01 June, 2008

If You Don't Vote, Then Don't Complain

Obviously, I strongly disagree with this statement. Well, maybe it's not so obvious to you. But being a non-voter who is inclined to complain about the way things are, it reasonably follows that I would disagree with that statement. There's this really perverse notion in this country - this pro-voting hysteria - that suggests that a person who chooses not to vote is also choosing to give up certain of his rights. Like the right to voice his opinion, for one thing. "If you really gave a damn, you'd vote. Since you don't vote, then you're all talk. You're a hypocrite. You're wasting our time." Bullshit.

Okay, so this country is supposed to be run by a democracy, or something similar to a democracy. By the people, for the people, of the people, all of that stuff. But I'm afraid it's not that simple. There are people, and there are persons, and frequently the people trample the persons. But the reason that this is a problem, is because not one of us is a people; no, each and every one of us is a person, and each of every one of us is getting trampled by the people. Luckily for the majority, they are persons that most closely resemble the people, and so the damage done to them is considerably less. But for the minority persons out there, it's a nightmare.

I've explained this philosophy before. What I wanted to say was, the idea of a democracy is that every person gets a say in the governing body. Politicians do the governing, and it's our votes as citizens that represent our participation in that governing. It's a representative sort of thing. But that's exactly where the "democracy" part fails. How the fuck am I supposed to get my voice heard in the governing body, when I'm in the minority? We're running on a popular vote system here. The minority will ALWAYS lose. It doesn't matter if every single minority voted for their cause, the majority will STILL trump them. Voting is a meaningless exercise in this context.

Take Code Geass. Suzaku and Lelouch both want the same things - a peaceful world where people are treated with respect. At least I think that's what Suzaku actually wants, sometimes it's hard to tell through his hypocritical actions. Anyhow, the difference in their two methods is key. Suzaku wants to work within the system, but what Lelouch understands that Suzaku fails to see, is that Britannia itself is corrupt. As long as Britannia remains in power, Suzaku and Lelouch's goal will never be completed. That's why Lelouch is determined to fight and overcome Britannia, to install his own better plan for the world. Suzaku can spend his entire life working within the Britannian system, getting promotions here, overturning rules and bylaws there, but he will never accomplish that goal, because Britannia is Britannia.

Aiming back at the democracy thing, and the American Empire, voting only encourages them. The greatest thing you can do is to not vote. Imagine the result if a record number of people simply did not vote. Do you think it would mean that all those people simply don't care? Of course they care. It would be a powerful wake-up call to the people in charge, a huge message of "this isn't working, and we refuse to continue to take part in it."
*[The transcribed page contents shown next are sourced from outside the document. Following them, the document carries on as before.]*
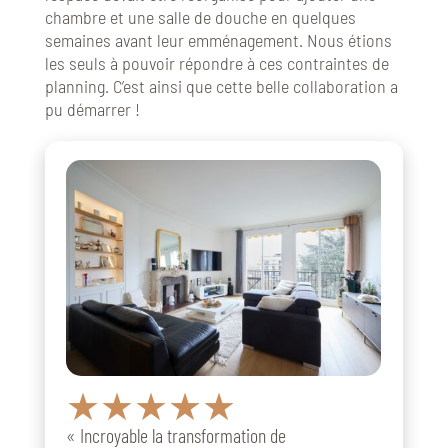
chambre et une salle de douche en quelques
semaines avant leur emménagement. Nous étions
les seuls à pouvoir répondre à ces contraintes de
planning. C’est ainsi que cette belle collaboration a
pu démarrer !
★★★★★
« I
ncroyable la transformation de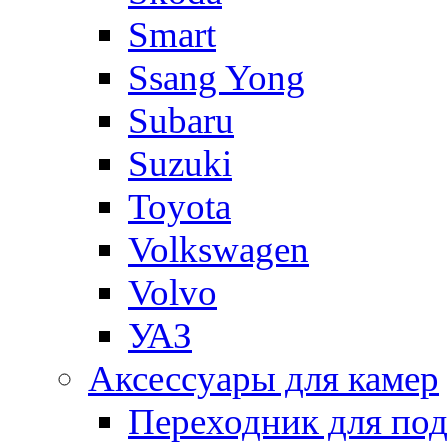
Smart
Ssang Yong
Subaru
Suzuki
Toyota
Volkswagen
Volvo
УАЗ
Аксессуары для камер
Переходник для по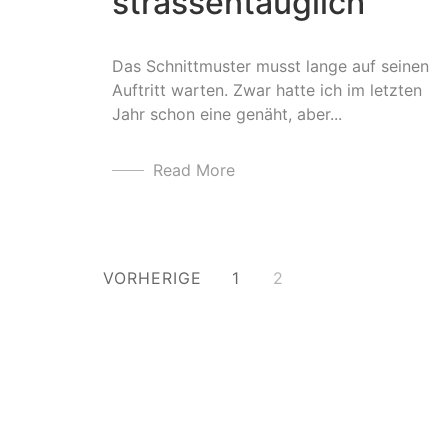
strassentauglich
Das Schnittmuster musst lange auf seinen
Auftritt warten. Zwar hatte ich im letzten
Jahr schon eine genäht, aber...
Read More
Beitragsnavigation
VORHERIGE
1
2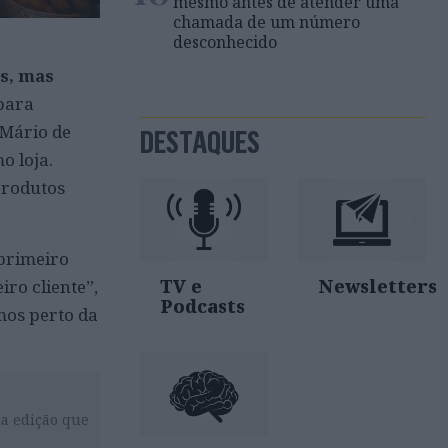
mesmo antes de atender uma
chamada de um número
desconhecido
as, mas
para
 Mário de
DESTAQUES
o loja.
produtos
 primeiro
TV e
Newsletters
ro cliente”,
Podcasts
mos perto da
da edição que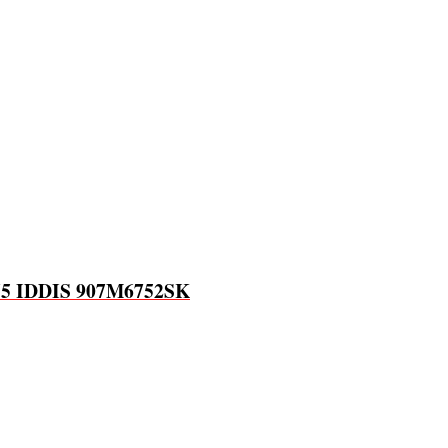
75 IDDIS 907M6752SK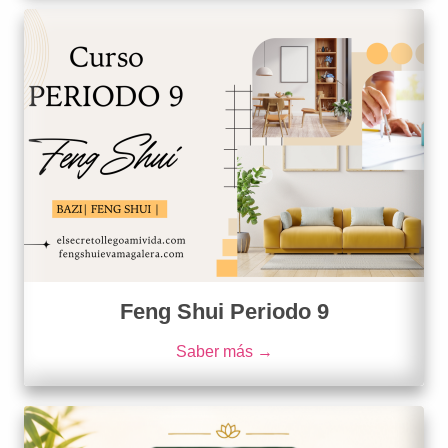
Feng Shui Periodo 9
Saber más →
Am I implying that the American government is so corrupt that it needs to be overthrown? Perhaps, but I don't necessarily feel that strongly about it. This is just an example. I am only a minority, and no matter what my opinions are, it won't make a difference, because I'll always be drowned out by the voice of the majority. So it doesn't really matter what I think or say. But my ultimate point is, voting does nothing for me. Whether I vote for Candidate A or for Candidate B, it's not gonna change my life or my world in the way that I want to see it change. When faced with two evils, I refuse to willfully choose either one. I don't support evil. (Keep in mind that there's a HUGE difference between what I consider to be evil, and what the majority labels as "evil") . Does this mean I have no right to complain about that evil? Ridiculous.

I don't vote, but don't take that as a sign that I don't care enough to speak out. Quite the contrary - my willful choice not to vote is the loudest call I can think to make to profess my personal feelings about the issue.